Wednesday, September 24

Believe There is Good in the World

L'Shanah Tovah. This is the traditional New Year's greeting on Rosh Hashanah. This is not at all like the New Year's celebrations that mark the transition from December 31 to January 1. Yes, there is introspection, but on a much deeper and profound level. But the purpose of this post is not to talk about the Jewish New Year compared to any other New Year, or the Jewish holidays. Still, of the holidays, this one is a fascinating gateway.

In this morning's (Sep 24) Chicago Tribune was an article about a school that began its life as a Jewish school and is now a Muslim school and, more importantly, how former parents and teachers of the Jewish school welcomed the students and educators of the Muslim school.

Any familiar with Chicago neighborhoods know that Skokie was for years a predominantly Jewish enclave. As is the case with so many neighborhoods, demographics changed. The Muslim community outgrew its own school and needed a second one.

Potential drama? Absolutely. Risk of rejection, even violence? In the times of these particular troubles? No doubt. But that's not what happened. And this is what else I "heard" as I read this story. First, the students and teachers at the school greeted their guests with the words Salaam aleikum, which means "Greetings of peace and peace be upon you."

I also learned about tikkum olam, a phrase that means "repairing the world" or "healing the world." It isn't, of course, that simple.

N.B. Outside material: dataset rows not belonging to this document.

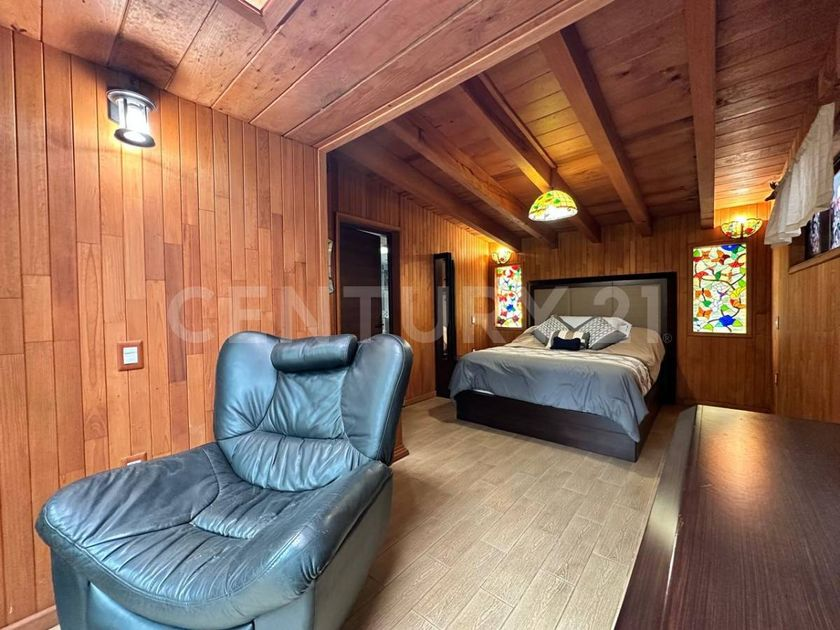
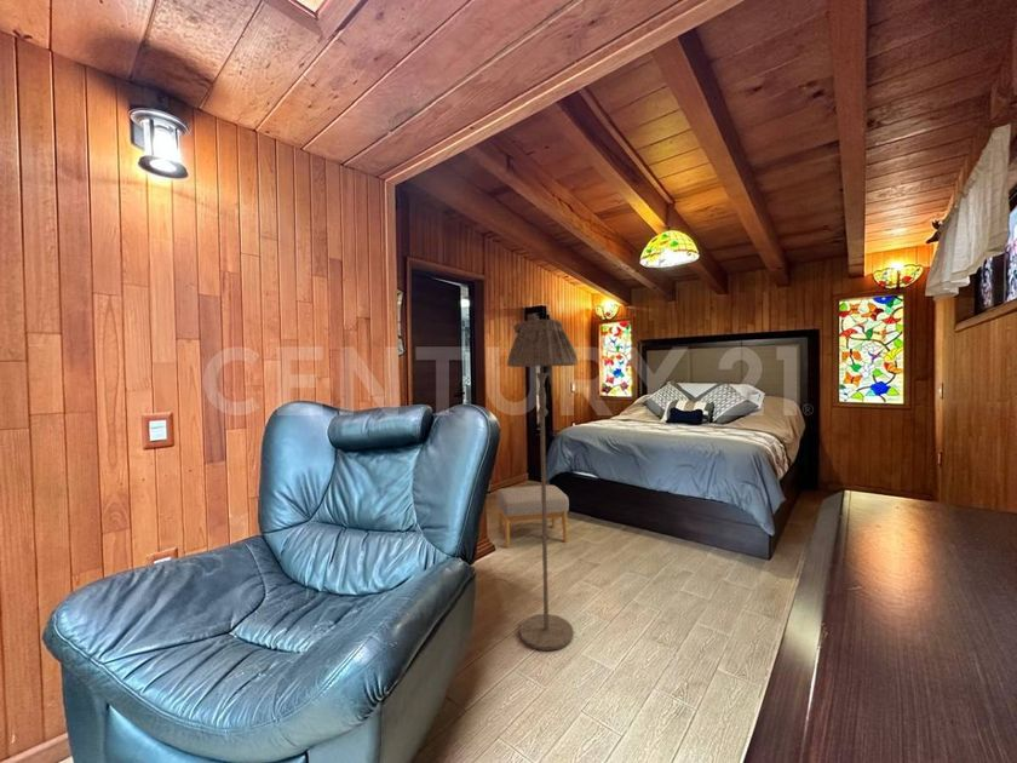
+ footstool [495,484,570,550]
+ floor lamp [506,317,579,652]
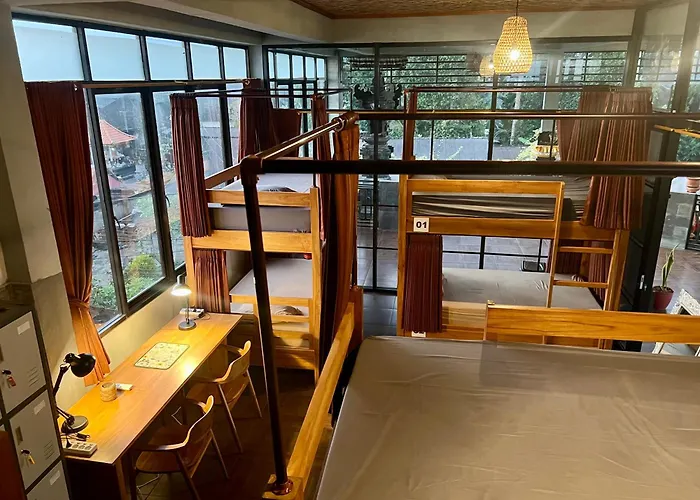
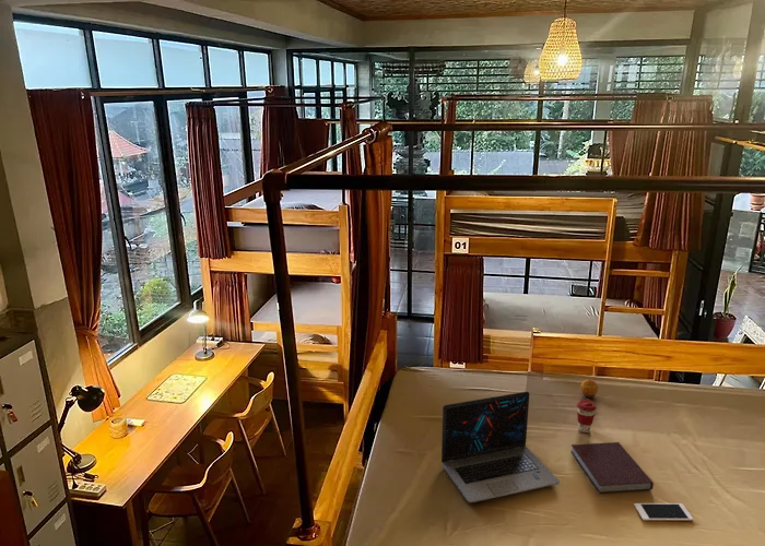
+ cell phone [633,502,694,522]
+ laptop [440,391,561,503]
+ notebook [569,441,655,495]
+ fruit [579,378,599,399]
+ coffee cup [576,399,598,434]
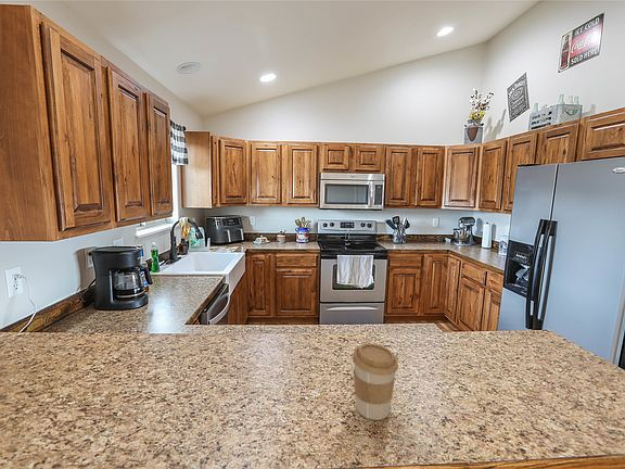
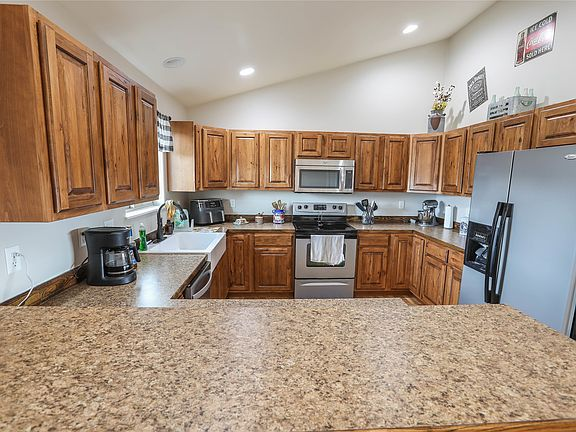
- coffee cup [352,342,399,421]
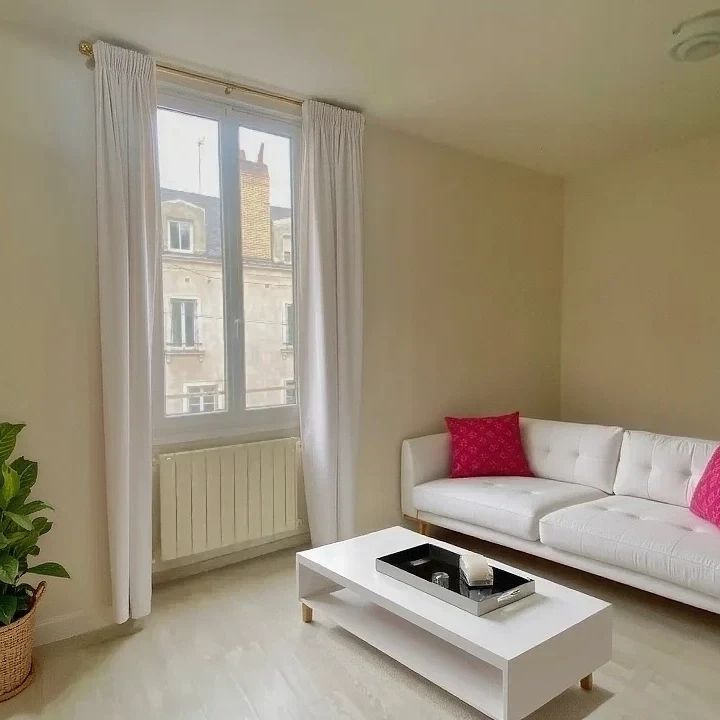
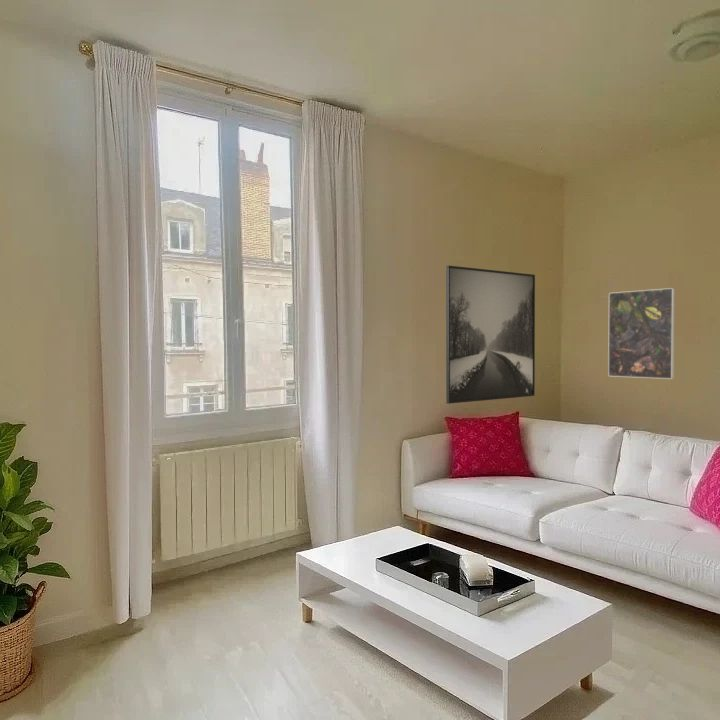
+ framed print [607,287,676,380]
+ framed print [445,264,536,405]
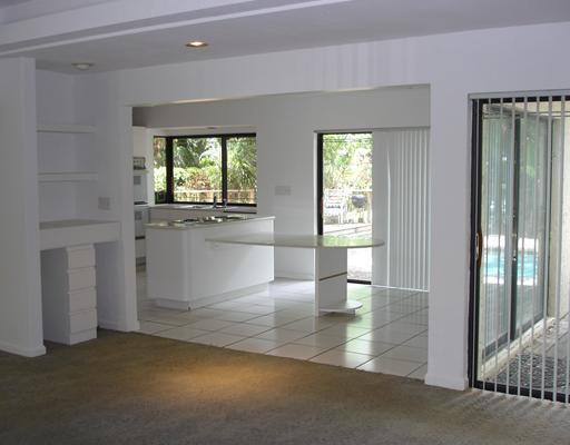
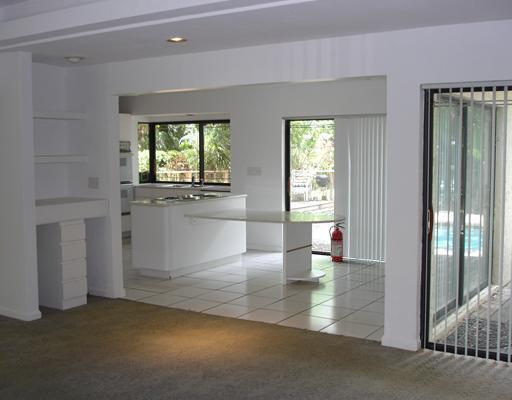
+ fire extinguisher [328,221,346,262]
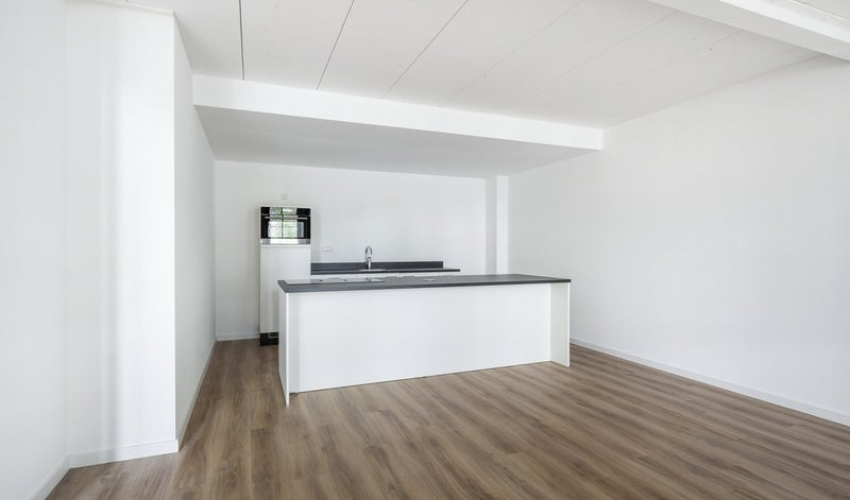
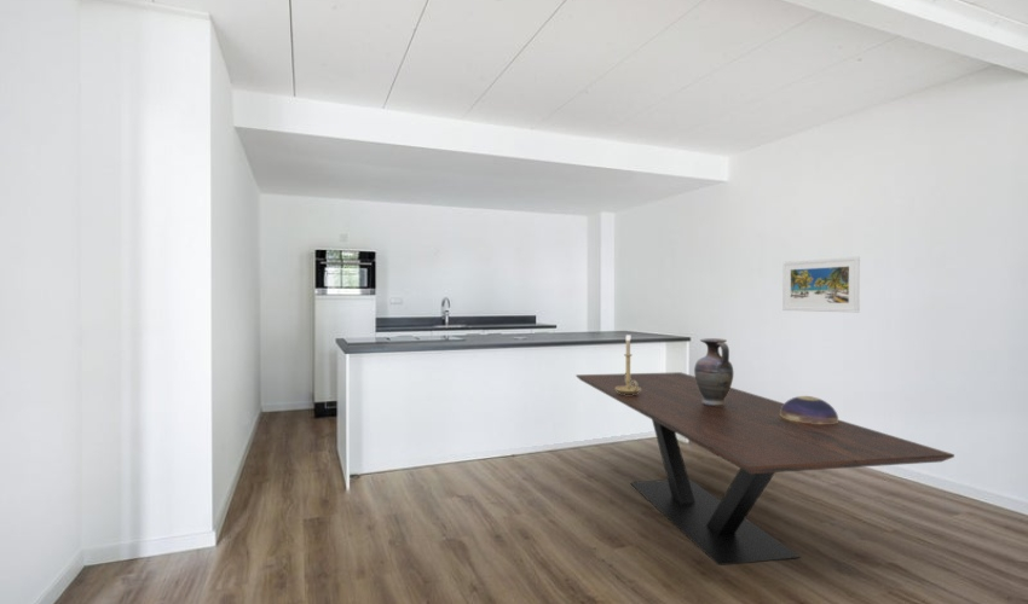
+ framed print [781,256,861,314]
+ vase [693,337,734,406]
+ candle holder [616,333,641,395]
+ decorative bowl [780,395,839,424]
+ dining table [574,371,955,567]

As I started reading about it, recognizing the way rabbinical commentaries work, I realized I could spend hours tracking down the phrase. But most seem to agree that it carries a message of social justice and action. Of being able to ask, "What have I done today to repair the world?"

This reminded me of the Autobiography of Benjamin Franklin. In Chapter IX, Franklin articulates his "Plan for Attaining Moral Perfection." Not a bad goal, that, and most of what prescribes himself could be attainable if we didn't insist on having our personal and political agendas, if we really did want to try to abide by the Golden Rule. But we are selfish creatures, so we struggle with being consistently thoughtful of others. Yes, Franklin struggled in his habitude of his virtues, and with good reason. Even so, as I thought about Franklin and I considered tikkum olam, I remembered that Franklin also wrote he would ask two questions of himself each day. In the morning he would ask, "What good shall I do today?" and at the end of the day, as part of his self-reflection, he would ask, "What good have I done today?".

And the thinking isn't for a whole year, but just one day at a time. Which is all we can really hope to try to manage. Even if this is not your New Year, there's no reason you can't start thinking in terms of the good you can bring to the world. Oh, I know it's naive to think that simply asking people to truly strive to be kind and do righteous deeds is going to change the world. I know that the word "righteous" means different things to different people of different faiths, and that's partially because we're so busy insisting on our own religious agendas, and I'm a bit suspicious of many of them being linked to any actual theology ascribed by one's faith rather than some hodge podge of selected verses that satisfy someone's need for superiority.

Even so, perhaps it wouldn't hurt if each of us took a challenge to ask these questions each morning and each evening. And let's just see.
     What will I do today to repair the world, to be kinder and more thoughtful, to do well by doing good?     What have I done today to repair the world, to be kinder and more thoughtful, to do well by being good?

Find someone who will hold you accountable and try this for a week. Then try it for another week. Then try it for another two weeks and before you know it you will have been thinking about being kind and doing well by doing good for a month.